Mark Gresham | 06 DEC 2019
On Wednesday night at the Michael C. Carlos Museum, fans of new music and ancient witnessed a highly successful collaboration between contemporary ensemble Bent Frequency and Emory University. Entitled “Many Voices,” the first half of the event explored multiple creative voices heard in interconnected shared spaces of the Carlos Museum’s second floor galleries, each of which has a different historical “cultural voice” in terms of the works of art exhibited.
Beginning at 7pm when the doors opened, wandering observers first encountered six sound installations, created by student composers at Emory, spread among the various galleries intended as sonic reflections upon the culture and character of the artwork in each space:
After a half hour, in the midst of this came a handful of live “pop-up” performances, likewise spread around the galleries in a kind of “dialog” with the gallery spaces and art objects.
In a corner of the Art of the Americas Galleries, surrounded predominantly by clay artifacts from the Peruvian Highlands, percussionist Stuart Gerber performed To the Earth by Frederic Rzewski, a piece performed on clay flower pots struck by wooden chopsticks, which also requires the performer to rhythmically recite an ode to the earth at the same time. It’s a remarkably effective piece, especially in a small space, and even more so performed by someone with Gerber’s acute skills.
Composer and vocal artist Jue Wang and flutist Emily Dierickx performed Wang’s Reading and excerpts from Puppet Show (both 2015) in the Near Eastern Gallery, while in the Egyptian and Nubian Galleries bass Nicholas Isherwood performed his own Improvisations for solo voice from a narrow balcony above an archway guarded by two statues. Saxophonist Jan Berry Baker, accompanied by fixed media on a boom box, performed Penelope’s Song by Judith Shatin in a corner of the Greek and Roman Gallery.
These pop-ups were somewhat staggered in their start times, and repeatedm wuth short breaks, over the course of about 45 minutes, allowing roving listeners to hear at least two, if not all of the different selections offered.
After an intermission of sorts, the performers and entourage made their way upstairs to the Ackerman Auditorium – frequent site for chamber concerts presented by the university’s Chamber Music Society (ECMSA) – for a more formal portion of the program.
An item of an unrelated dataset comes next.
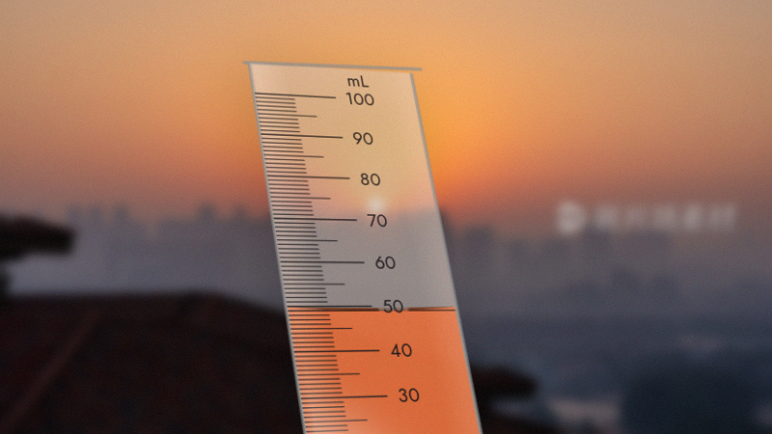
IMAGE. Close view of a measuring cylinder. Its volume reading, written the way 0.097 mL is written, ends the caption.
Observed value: 49 mL
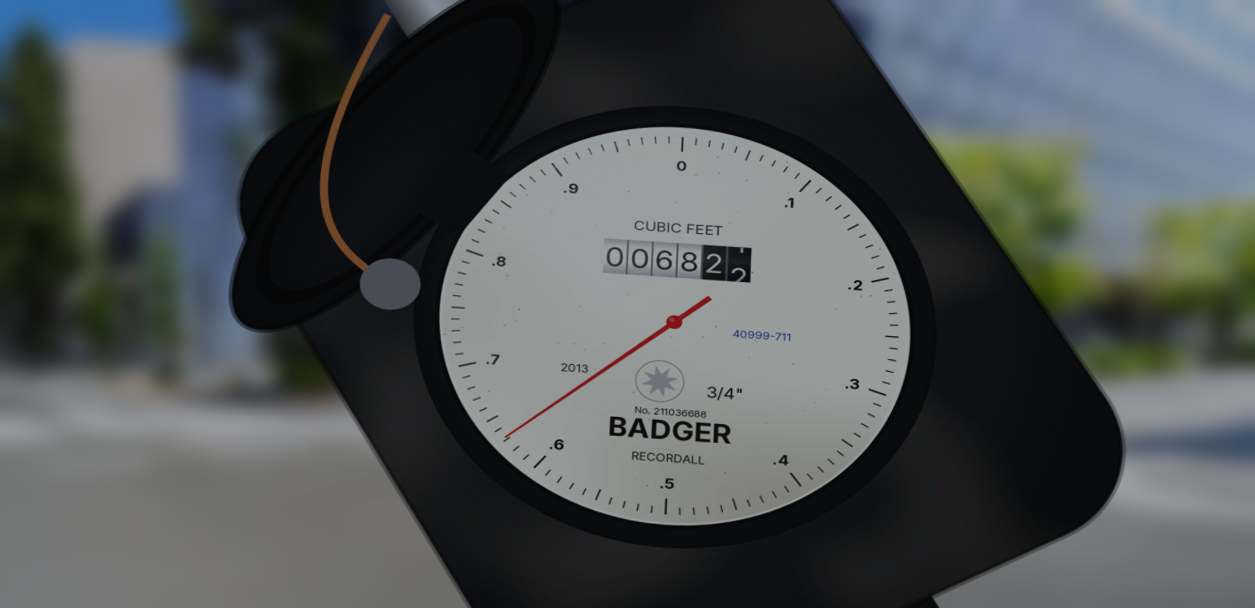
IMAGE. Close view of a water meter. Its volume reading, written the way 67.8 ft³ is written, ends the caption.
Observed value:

Isherwood and Gerber opened the segment with Hand (2016) by Eve de Castro-Robinson, who describes the work as “a bittersweet elegy dedicated to my 89 year old father.” The two share a hand condition known as Dupuytren’s contracture. An accompanying video showed stark, stylizes images of their hands in that state, to which Isherwood choreographically connects to the stark images with clapping, ritualistic percussion, and sign language. The larger body of the work, however, built upon Denys Trussell’s poem Touch, with Isherwood utilizing a mix of various types of vocalizations, including harmonic throat singing, which give way to motivic fragments drawn from Chopin’s Ballade No. 1, and The Lord’s my Shepherd. The piece concludes with the declaration. “l am…” and the trailing sounds of crystal glass.
Stripsody (1966) by the notably adventurous American mezzo-soprano and composer Cathy Berberian was created to exploit her vocal technique using comic strip sounds (visual onomatopoeia used in cartooning which are close kin to the expressive but wordless emanata – a term coined by cartoonist Mort Walker of Beetle Bailey fame). So if it sounds funny, well, it mostly is, especially when lifted out of the context of cartooning where they imply a sound, to the spoken voice where they become the sounds they represent. A true classic of the avant garde in which Isherwood’s performance proved a delight.
Isherwood took a break and saxophonist Jan Berry Baker joined Gerber on stage to perform Cracks by Adam Mirza, with the composer providing electronic elements. Mirza wrote Cracks for Baker and Gerber, but other than that piece of knowledge Mirza provided no notes in the printed program beyond what appeared to resemble a short poem with interleaved lines. That’s okay. Sometimes it’s best just to listen to the music rather than have a composer describe it first.
Kassandra by Iannis Xenakis concluded the concert, with Isherwood again joining Gerber to perform it. It’s a genuine tour de force for a solo baritone accompanying himself on a a psaltery plus one percussionist, although the two roles on this passage from Aeschylus’ Oresteia are both performed by the one male singer. The vocal part is divided between extreme falsetto to portray Cassandra low chanting to represent the elders, allowing the one singer to portray both in the story of a prophecy of doom that is never believed.